Sean Michael Ramaley (born May 13, 1975) was a Democratic member of the Pennsylvania House of Representatives for the 16th District from 2004 to 2008.

==Personal life==
Sean Ramaley was born in Economy, Pennsylvania, and attended Quigley Catholic High School, where in sports and other activities, including baseball, basketball, soccer, bowling and scouting. His father was a mechanic for US Airways for 38 years.

Ramaley graduated from Allegheny College in 1997 and was awarded the college's "Ethical Leader of the Year Award." He moved to Ohio and served as a Research and Policy Aide for the Ohio Legislative Service Commission, focusing on state finance and budgetary matters. Ramaley returned to Pennsylvania as a professional political operative, managing political campaigns for U.S. Congress, the Pennsylvania House of Representatives, Allegheny County Council, Pennsylvania Courts of Common Pleas, and several municipal offices.

He attended the University of Pittsburgh School of Law, joining the University of Pittsburgh Law Review. After graduating in 2002, he took a position with the United States Department of Labor, where he clerked for the department's Administrative Law Judges. While at the Department of Labor, he joined the American Federation of Government Employees, Local 644. He also has maintained a private legal practice, working on corporate transactions, wills and estates.

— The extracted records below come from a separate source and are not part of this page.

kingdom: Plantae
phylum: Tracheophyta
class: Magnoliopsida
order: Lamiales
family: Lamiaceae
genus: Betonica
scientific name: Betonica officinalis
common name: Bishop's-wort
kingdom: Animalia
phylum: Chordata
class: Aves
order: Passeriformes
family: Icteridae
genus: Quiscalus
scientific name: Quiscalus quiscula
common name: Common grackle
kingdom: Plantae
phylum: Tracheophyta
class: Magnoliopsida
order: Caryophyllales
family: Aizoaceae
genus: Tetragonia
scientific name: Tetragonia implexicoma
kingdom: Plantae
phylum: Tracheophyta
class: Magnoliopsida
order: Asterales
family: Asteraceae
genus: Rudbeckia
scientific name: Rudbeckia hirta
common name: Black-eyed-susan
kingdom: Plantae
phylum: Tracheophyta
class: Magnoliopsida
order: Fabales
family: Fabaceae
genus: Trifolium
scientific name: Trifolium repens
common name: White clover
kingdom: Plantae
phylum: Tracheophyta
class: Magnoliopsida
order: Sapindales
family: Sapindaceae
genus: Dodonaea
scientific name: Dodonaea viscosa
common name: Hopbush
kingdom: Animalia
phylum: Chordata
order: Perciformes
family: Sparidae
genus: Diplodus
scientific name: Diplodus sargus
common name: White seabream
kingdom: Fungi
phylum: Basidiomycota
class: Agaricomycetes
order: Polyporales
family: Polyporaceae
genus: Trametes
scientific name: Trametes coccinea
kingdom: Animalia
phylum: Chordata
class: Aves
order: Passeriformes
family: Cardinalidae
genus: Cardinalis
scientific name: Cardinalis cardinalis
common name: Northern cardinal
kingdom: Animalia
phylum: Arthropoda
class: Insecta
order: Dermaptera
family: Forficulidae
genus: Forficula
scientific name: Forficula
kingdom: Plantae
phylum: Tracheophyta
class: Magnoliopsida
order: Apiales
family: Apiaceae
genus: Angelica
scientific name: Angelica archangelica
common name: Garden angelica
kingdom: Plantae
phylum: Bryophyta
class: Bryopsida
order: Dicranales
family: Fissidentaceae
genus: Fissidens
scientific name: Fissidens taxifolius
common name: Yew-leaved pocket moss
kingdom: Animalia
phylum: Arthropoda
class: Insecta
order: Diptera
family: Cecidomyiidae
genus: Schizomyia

He volunteered for the American Legion’s Boys State Program and co-founded the non-profit Keystone Leadership Development Corporation. He is on the Penn State Beaver Advisory Board and the Allegheny College Alumni Council.

==Political career==
===Career as State Representative===
Ramaley won a 5-way race for the Democratic nomination for Pennsylvania's 16th legislative district, an open seat upon the retirement of Susan Laughlin. In July 2004, he took a job as a legislative staffer for the powerful Beaver County state representative, Mike Veon. He was elected to the Pennsylvania House of Representatives the November with a comfortable 20-point margin. He worked for Representative Veon until December of that year.

He was re-elected without opposition in 2006.

===2008 race for State Senate===
Ramaley won the Democratic primary to succeed the retiring Gerald LaValle in the 47th senatorial district.

===Indictment and acquittal===
In July 2008, Ramaley was one of 12 individuals indicted by Pennsylvania Attorney General Tom Corbett as part of the 2006 Pennsylvania General Assembly bonus controversy. Ramaley was not indicted for accepting or authorizing bonuses, but on charges of taking a part-time "no-work" job in the Beaver Falls district office of state Representative Mike Veon, while running for office. After pressure from party leaders, Ramaley withdrew from the race, although he and his lawyer alleged that the charges were politically motivated.

At a jury trial, Ramaley presented evidence from former co-workers who testified that Ramaley did in fact perform work in the position. Ramaley was acquitted by a jury of all six charges against him on December 10, 2009.